(Extracted data entries)
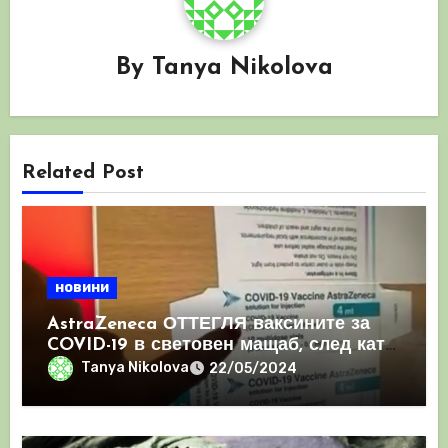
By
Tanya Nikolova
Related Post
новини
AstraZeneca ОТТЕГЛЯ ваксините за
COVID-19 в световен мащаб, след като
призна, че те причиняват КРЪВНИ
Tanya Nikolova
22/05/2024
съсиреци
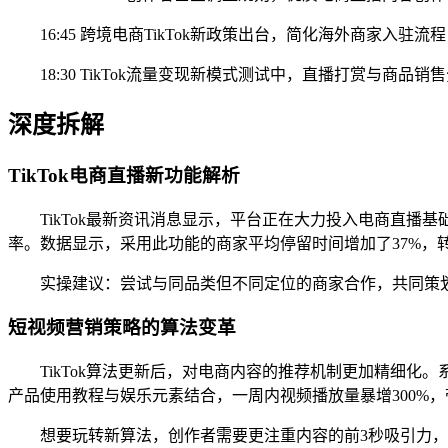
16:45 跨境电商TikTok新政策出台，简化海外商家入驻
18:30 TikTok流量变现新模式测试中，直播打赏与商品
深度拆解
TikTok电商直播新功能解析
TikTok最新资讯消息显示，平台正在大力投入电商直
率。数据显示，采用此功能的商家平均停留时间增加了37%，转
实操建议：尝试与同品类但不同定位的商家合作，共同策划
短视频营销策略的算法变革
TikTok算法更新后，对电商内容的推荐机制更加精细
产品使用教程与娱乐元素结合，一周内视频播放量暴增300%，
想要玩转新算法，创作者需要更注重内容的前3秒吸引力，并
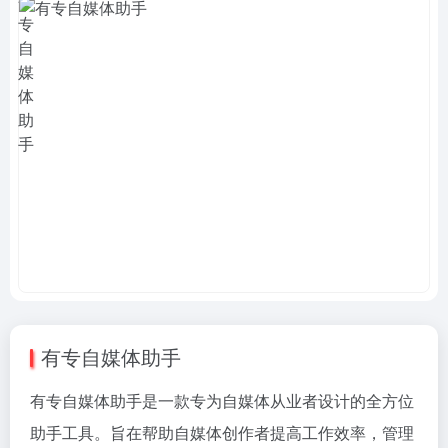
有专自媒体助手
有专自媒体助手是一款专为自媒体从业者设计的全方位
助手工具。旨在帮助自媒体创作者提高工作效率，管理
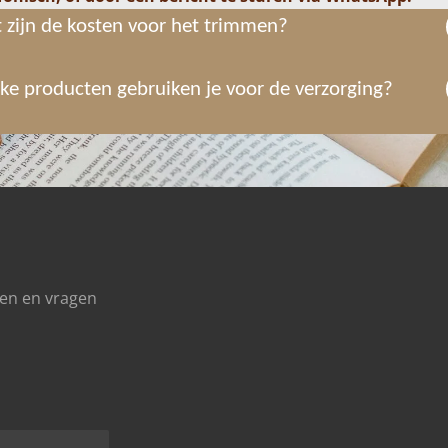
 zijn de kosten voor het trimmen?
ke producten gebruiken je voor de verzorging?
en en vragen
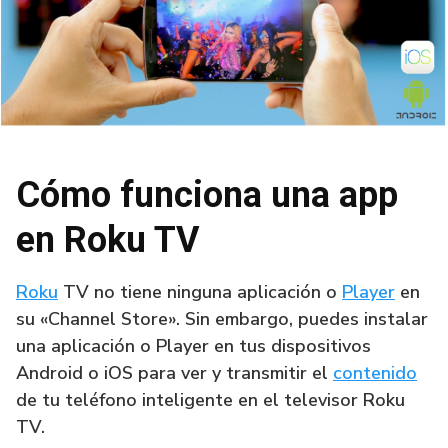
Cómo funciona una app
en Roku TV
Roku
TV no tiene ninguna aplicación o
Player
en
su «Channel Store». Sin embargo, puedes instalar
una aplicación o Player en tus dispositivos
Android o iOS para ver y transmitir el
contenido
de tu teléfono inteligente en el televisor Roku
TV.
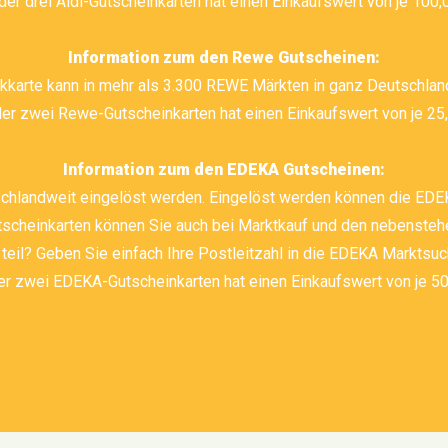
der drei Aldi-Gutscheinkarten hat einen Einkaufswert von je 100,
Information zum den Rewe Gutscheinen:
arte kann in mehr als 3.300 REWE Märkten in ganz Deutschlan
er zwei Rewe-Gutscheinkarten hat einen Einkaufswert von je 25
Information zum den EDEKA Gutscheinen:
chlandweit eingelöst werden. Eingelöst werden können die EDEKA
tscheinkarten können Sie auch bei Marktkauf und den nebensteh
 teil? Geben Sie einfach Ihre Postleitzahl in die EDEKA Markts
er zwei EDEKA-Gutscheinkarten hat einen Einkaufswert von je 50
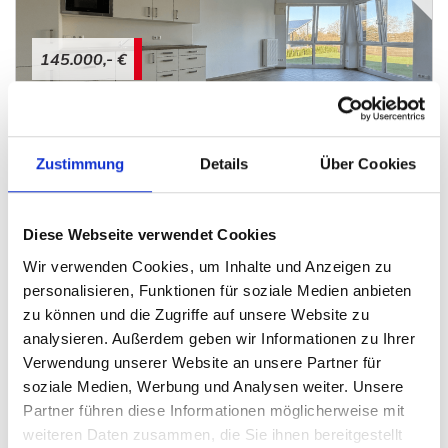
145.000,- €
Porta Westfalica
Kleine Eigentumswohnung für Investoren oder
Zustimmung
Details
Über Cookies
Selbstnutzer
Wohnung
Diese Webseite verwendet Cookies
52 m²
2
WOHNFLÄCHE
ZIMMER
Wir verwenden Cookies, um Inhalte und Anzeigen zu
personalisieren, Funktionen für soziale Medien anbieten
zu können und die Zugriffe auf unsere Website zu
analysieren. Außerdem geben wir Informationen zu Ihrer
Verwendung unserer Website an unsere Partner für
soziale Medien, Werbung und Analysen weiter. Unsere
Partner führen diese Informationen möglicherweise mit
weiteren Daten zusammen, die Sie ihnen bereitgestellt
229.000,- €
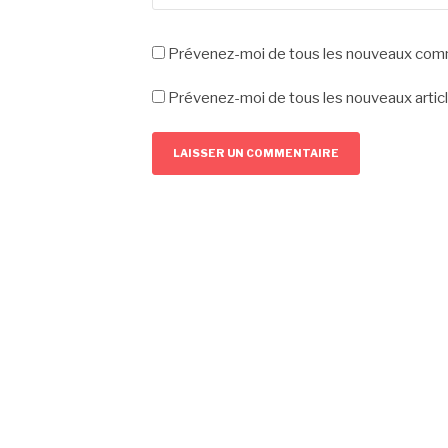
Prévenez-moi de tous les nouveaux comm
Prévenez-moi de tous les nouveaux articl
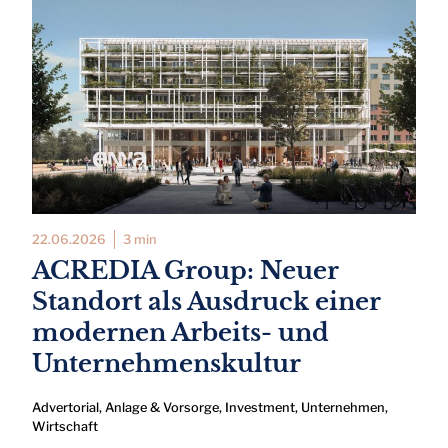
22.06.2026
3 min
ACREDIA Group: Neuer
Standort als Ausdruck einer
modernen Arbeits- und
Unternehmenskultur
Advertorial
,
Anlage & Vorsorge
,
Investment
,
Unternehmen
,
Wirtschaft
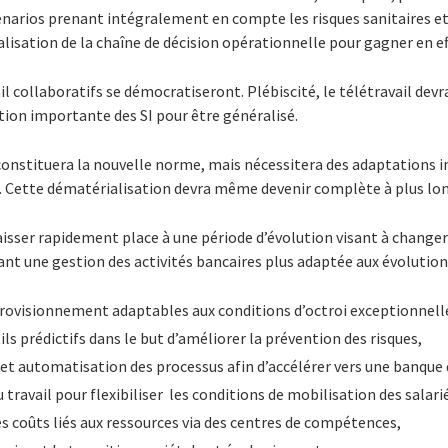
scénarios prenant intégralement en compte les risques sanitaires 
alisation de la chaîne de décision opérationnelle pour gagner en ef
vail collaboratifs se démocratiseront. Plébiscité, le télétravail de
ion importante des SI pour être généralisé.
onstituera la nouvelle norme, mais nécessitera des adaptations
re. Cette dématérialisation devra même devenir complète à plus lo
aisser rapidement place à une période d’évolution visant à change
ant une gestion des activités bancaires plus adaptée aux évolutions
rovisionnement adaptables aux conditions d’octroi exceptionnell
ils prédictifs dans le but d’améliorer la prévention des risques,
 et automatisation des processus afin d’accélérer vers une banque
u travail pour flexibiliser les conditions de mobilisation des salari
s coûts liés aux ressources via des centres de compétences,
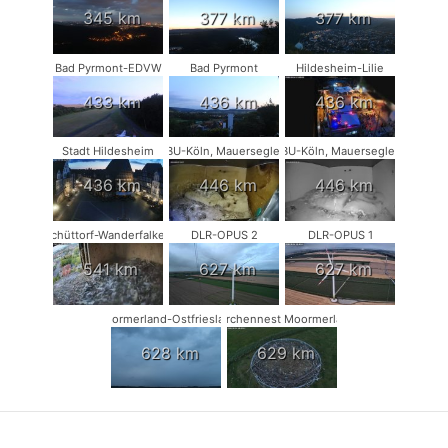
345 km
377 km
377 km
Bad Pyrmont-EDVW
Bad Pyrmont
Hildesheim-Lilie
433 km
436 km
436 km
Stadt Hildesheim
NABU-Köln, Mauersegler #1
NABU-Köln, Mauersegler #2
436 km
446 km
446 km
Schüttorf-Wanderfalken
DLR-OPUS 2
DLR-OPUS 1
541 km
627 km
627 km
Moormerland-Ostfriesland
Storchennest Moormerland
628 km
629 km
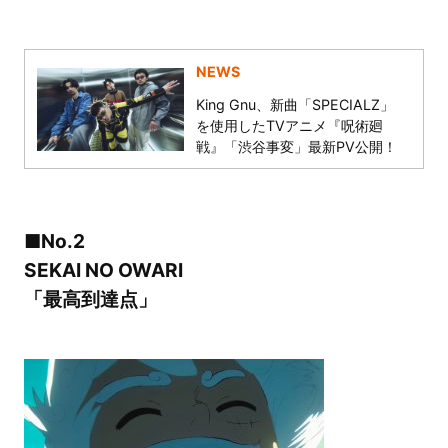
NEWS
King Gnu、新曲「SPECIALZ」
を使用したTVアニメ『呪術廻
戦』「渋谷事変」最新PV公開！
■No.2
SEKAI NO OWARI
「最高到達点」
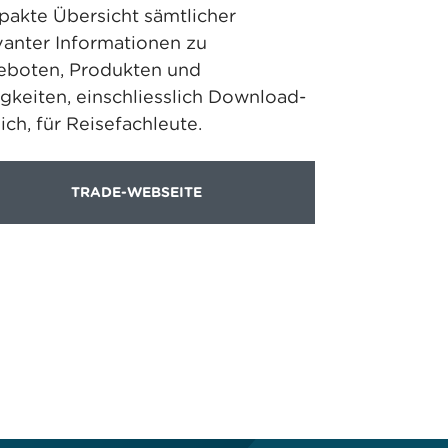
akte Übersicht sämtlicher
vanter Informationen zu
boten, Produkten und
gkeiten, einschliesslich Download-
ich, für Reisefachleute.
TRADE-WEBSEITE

▸ **What the task asks**
Copy all the text in the material above word for word, omitting the pictures from your answer.

▸ **Output for this exercise**
By
Tanya Nikolova
Related Post
новини
AstraZeneca ОТТЕГЛЯ ваксините за
COVID-19 в световен мащаб, след като
призна, че те причиняват КРЪВНИ
Tanya Nikolova
22/05/2024
съсиреци
16:45 跨境电商TikTok新政策出台，简化海外商家入驻
18:30 TikTok流量变现新模式测试中，直播打赏与商品
深度拆解
TikTok电商直播新功能解析
TikTok最新资讯消息显示，平台正在大力投入电商直
率。数据显示，采用此功能的商家平均停留时间增加了37%，转
实操建议：尝试与同品类但不同定位的商家合作，共同策划
短视频营销策略的算法变革
TikTok算法更新后，对电商内容的推荐机制更加精细
产品使用教程与娱乐元素结合，一周内视频播放量暴增300%，
想要玩转新算法，创作者需要更注重内容的前3秒吸引力，并
有专自媒体助手
有专自媒体助手是一款专为自媒体从业者设计的全方位
助手工具。旨在帮助自媒体创作者提高工作效率，管理
 zijn de kosten voor het trimmen?
ke producten gebruiken je voor de verzorging?
en en vragen
Cómo funciona una app
en Roku TV
Roku
TV no tiene ninguna aplicación o
Player
en
su «Channel Store». Sin embargo, puedes instalar
una aplicación o Player en tus dispositivos
Android o iOS para ver y transmitir el
contenido
de tu teléfono inteligente en el televisor Roku
TV.
der drei Aldi-Gutscheinkarten hat einen Einkaufswert von je 100,
Information zum den Rewe Gutscheinen:
arte kann in mehr als 3.300 REWE Märkten in ganz Deutschlan
er zwei Rewe-Gutscheinkarten hat einen Einkaufswert von je 25
Information zum den EDEKA Gutscheinen:
chlandweit eingelöst werden. Eingelöst werden können die EDEKA
tscheinkarten können Sie auch bei Marktkauf und den nebensteh
 teil? Geben Sie einfach Ihre Postleitzahl in die EDEKA Markts
er zwei EDEKA-Gutscheinkarten hat einen Einkaufswert von je 50
145.000,- €
Porta Westfalica
Kleine Eigentumswohnung für Investoren oder
Zustimmung
Details
Über Cookies
Selbstnutzer
Wohnung
Diese Webseite verwendet Cookies
52 m²
2
WOHNFLÄCHE
ZIMMER
Wir verwenden Cookies, um Inhalte und Anzeigen zu
personalisieren, Funktionen für soziale Medien anbieten
zu können und die Zugriffe auf unsere Website zu
analysieren. Außerdem geben wir Informationen zu Ihrer
Verwendung unserer Website an unsere Partner für
soziale Medien, Werbung und Analysen weiter. Unsere
Partner führen diese Informationen möglicherweise mit
weiteren Daten zusammen, die Sie ihnen bereitgestellt
229.000,- €
Prévenez-moi de tous les nouveaux comm
Prévenez-moi de tous les nouveaux articl
22.06.2026
3 min
ACREDIA Group: Neuer
Standort als Ausdruck einer
modernen Arbeits- und
Unternehmenskultur
Advertorial
,
Anlage & Vorsorge
,
Investment
,
Unternehmen
,
Wirtschaft
scénarios prenant intégralement en compte les risques sanitaires 
alisation de la chaîne de décision opérationnelle pour gagner en ef
vail collaboratifs se démocratiseront. Plébiscité, le télétravail de
ion importante des SI pour être généralisé.
onstituera la nouvelle norme, mais nécessitera des adaptations
re. Cette dématérialisation devra même devenir complète à plus lo
aisser rapidement place à une période d’évolution visant à change
ant une gestion des activités bancaires plus adaptée aux évolutions
rovisionnement adaptables aux conditions d’octroi exceptionnell
ils prédictifs dans le but d’améliorer la prévention des risques,
 et automatisation des processus afin d’accélérer vers une banque
u travail pour flexibiliser les conditions de mobilisation des salari
s coûts liés aux ressources via des centres de compétences,
345 km
377 km
377 km
Bad Pyrmont-EDVW
Bad Pyrmont
Hildesheim-Lilie
433 km
436 km
436 km
Stadt Hildesheim
NABU-Köln, Mauersegler #1
NABU-Köln, Mauersegler #2
436 km
446 km
446 km
Schüttorf-Wanderfalken
DLR-OPUS 2
DLR-OPUS 1
541 km
627 km
627 km
Moormerland-Ostfriesland
Storchennest Moormerland
628 km
629 km
NEWS
King Gnu、新曲「SPECIALZ」
を使用したTVアニメ『呪術廻
戦』「渋谷事変」最新PV公開！
■No.2
SEKAI NO OWARI
「最高到達点」
akte Übersicht sämtlicher
vanter Informationen zu
boten, Produkten und
gkeiten, einschliesslich Download-
ich, für Reisefachleute.
TRADE-WEBSEITE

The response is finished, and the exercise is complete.